Embreyite is a rare lead chromium phosphate mineral that typically forms as bright orange, tabular crystals or crusts. It is primarily found in the oxidation zones of lead-bearing hydrothermal veins where chromium is present. Due to its rarity and specific chemical requirements, it is a highly sought-after specimen for advanced mineral collectors.
Is this embreyite?
5-step field checkRun through these checks against the specimen in your hand. The more boxes tick, the more confident the ID.
- 1Test the hardnessTry to scratch embreyite with a known reference. Embreyite sits at Mohs 2.5 — softer than the next harder reference, harder than the previous one.
- 2Check the streakDrag the specimen across an unglazed porcelain plate. Embreyite leaves a yellowish-orange streak.

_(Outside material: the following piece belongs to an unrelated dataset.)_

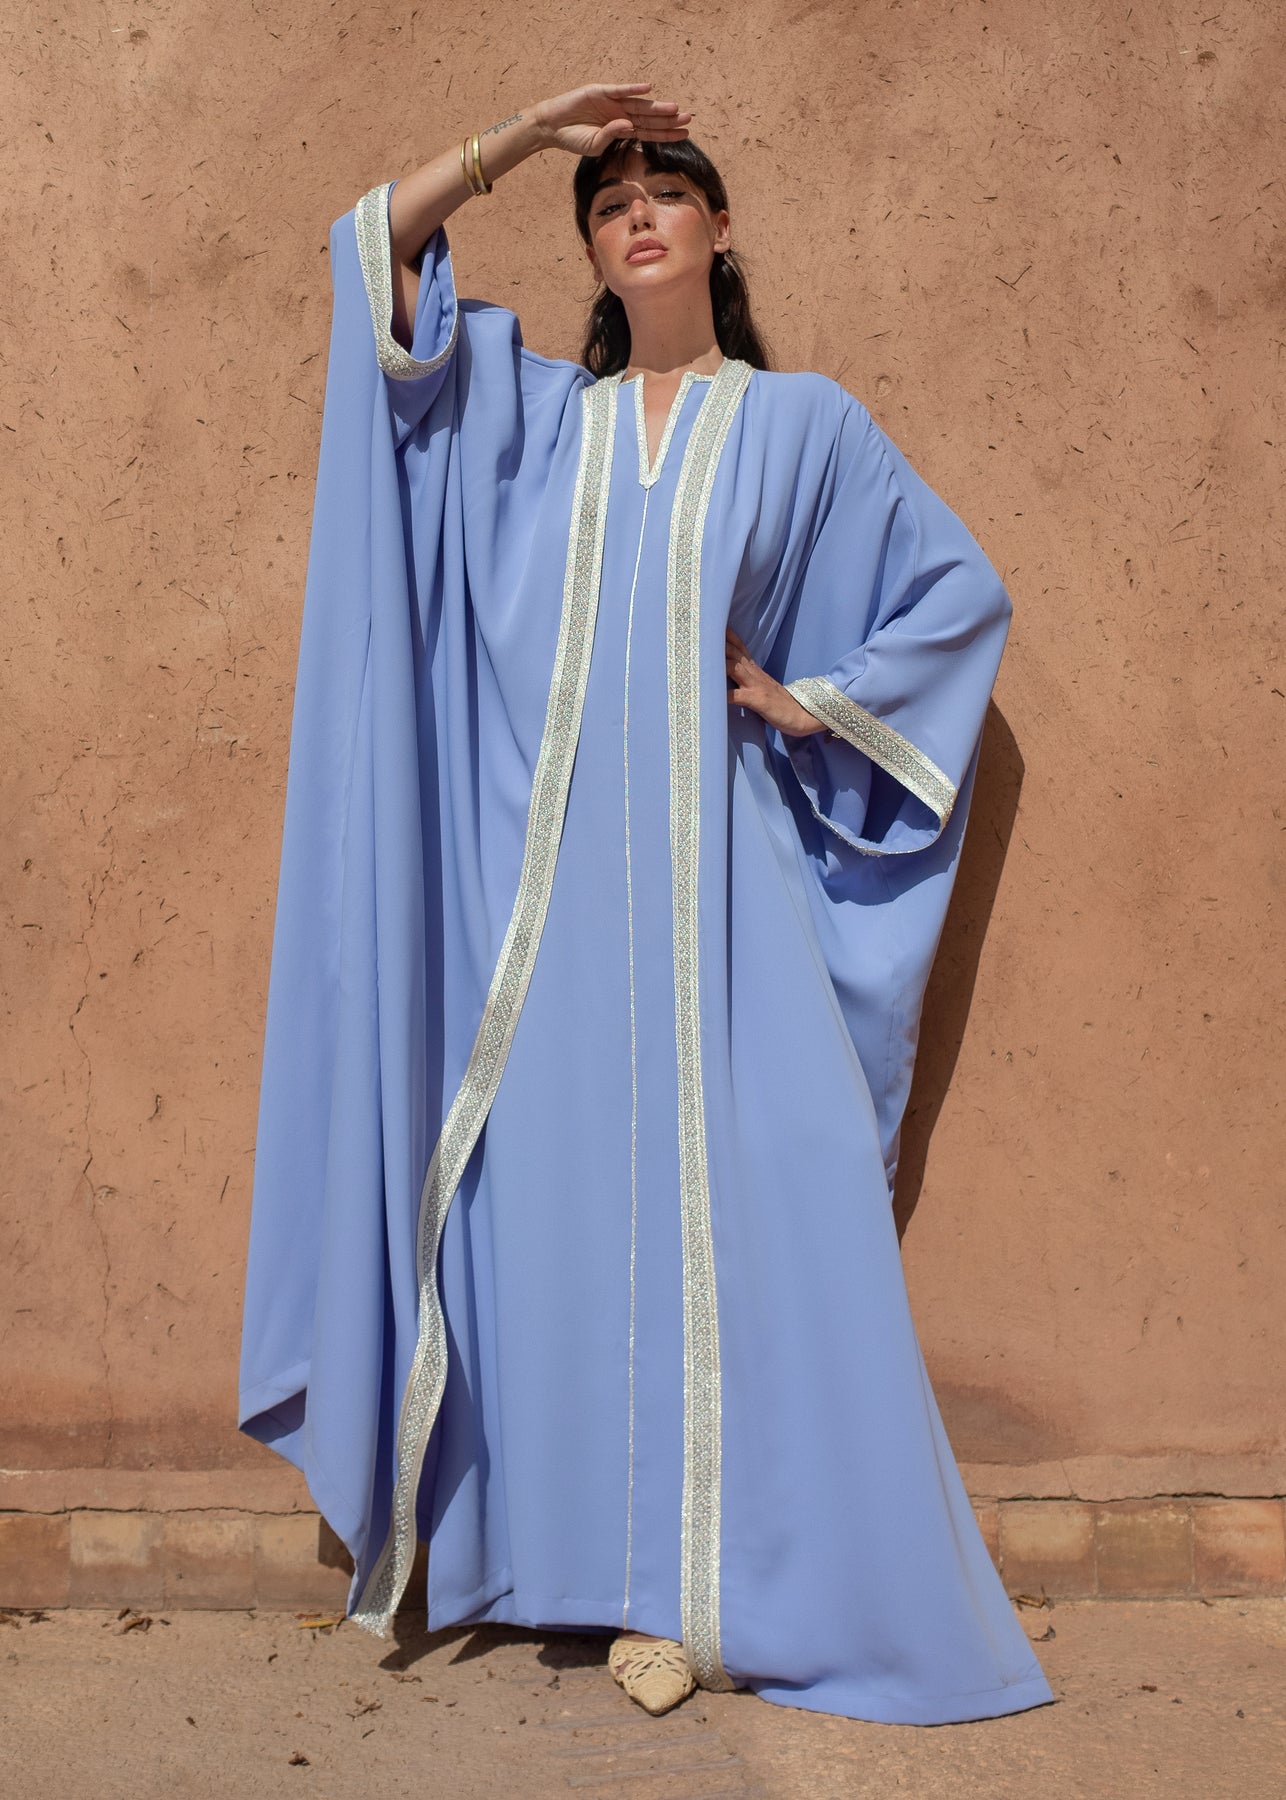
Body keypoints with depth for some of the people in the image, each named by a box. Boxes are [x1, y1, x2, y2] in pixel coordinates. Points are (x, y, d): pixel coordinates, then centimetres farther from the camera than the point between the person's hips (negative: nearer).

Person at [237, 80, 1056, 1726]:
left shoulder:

- 3Read the lusterHold the specimen under a strong light. Embreyite typically shows a adamantine luster.
- 4Match the color rangeCompare against the expected color range: orange, reddish-orange.
- 5Look at form & habitCrystal system: monoclinic. Typical habit: tabular crystals, crusts, botryoidal aggregates.
Often confused with
Embreyite vs. its common look-alikes — and how to tell them apart in the field.
Often found alongside embreyite
Minerals reported to co-occur with embreyite. Spotting these in float or country rock is a strong cue you are in the right ground.
All properties
- Chemical formula
- Pb₅(CrO₄)₂(PO₄)₂·H₂O
- Mohs hardness
- 2.5
- Density
- 6.08 g/cm³
- Colors
- Streak
- Yellowish-orange
- Luster
- Adamantine
- Transparency
- Translucent
- Crystal system
- Monoclinic
- Crystal habit
- Tabular Crystals, Crusts, Botryoidal Aggregates
- Cleavage
- None Observed
- Rarity
- Rare
- Uses
- Collector
- Host rock
- Oxidized Hydrothermal Lead-chromium Deposits
- Typical price
- $50-500 depending on specimen size and quality
Where rockhounds find embreyite
Classic worldwide localities
- Berezovskoye deposit, Ural Mountains, Russia
- Callenberg, Saxony, Germany
Field-hunting tip
Look in oxidized hydrothermal lead-chromium deposits country — that is the host setting where embreyite typically forms. If you start seeing crocoite, phoenicochroite, vauquelinite in float, you are in the right ground. Field specimens usually show a tabular crystals, crusts, botryoidal aggregates habit, so train your eye for that shape before scanning the outcrop.